The first draft of the Judiciary Act also gave the Supreme Court the power to appoint the attorney general and gave district judges the power to appoint district attorneys. These provisions were deleted and not replaced, so their appointment reverted to the default under the Constitution: presidential appointment. But the first Congress showed in this draft that they did not think Scalia’s view was at all obvious, settled, or “quintessential.”
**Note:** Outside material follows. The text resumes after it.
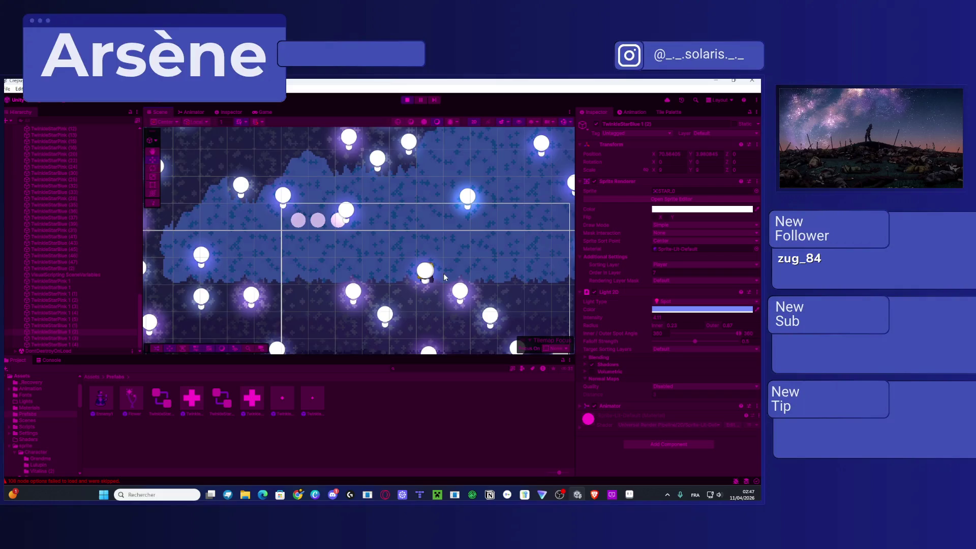
pyautogui.click(414, 279)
We can also find out how the founding generation understood the role of law enforcement by looking at its state constitutions. State constitutions adopted separate branches, and often declared a separation of powers explicitly, unlike the federal Constitution. Nevertheless, many state constitutions did not reflect Scalia’s formalism. In my own research, I have found that early state constitutions sometimes placed attorneys general and prosecutors under the judiciary article or judicial sections of their constitutions. These constitutions grouped attorneys general together with judges and judicial officers. These practices continued in many new frontier states established from the 1790s through the 1830s. Moreover, some of the constitutions assigned the power of appointment of law enforcement officials to the legislature with no role for the governor, and some assigned this appointment power to the judges. For example, Virginia’s 1776 Constitution, drafted by James Madison, George Mason, and other key figures of the founding, gave the governor the power to appoint justices of the peace, but gave the legislature the power to appoint the attorney general, and gave judges the power to appoint sheriffs, coroners, and constables. The founders clearly did not share Scalia’s opinion here.
Instead of his Morrison dissent representing Scalia’s greatness, I would suggest that his dissent reveals some of Scalia’s biggest flaws: too formalistic to see nuance, oversimplifying history in search of results, and not sufficiently engaged with the relevant historical literature.
Sen. Dick Durbin joked during Thursday’s proceedings: “Some senators would prefer stare Scalia to stare decisis.” Durbin is diagnosing part of the problem: Some have such faith in Scalia that they treat his vote as more important than all the other justices combined. But that’s not how law or history works. Great dissents can become canonical and overtake the original majority, but only if they are revealed to be fundamentally correct over time, both factually and morally. The great protest dissents of Justice John Marshall Harlan or Justice Oliver Wendell Holmes come to mind. Scalia’s dissent was wrong on its own originalist terms, and it still serves as a red flag against his kind of hyperformalist originalism. Given that Scalia’s dissent was unkind to the historical evidence, it is fair that history will be unkind to Scalia’s dissent, and history also might be unkind to the Republican senators relying on it to obstruct an important bill.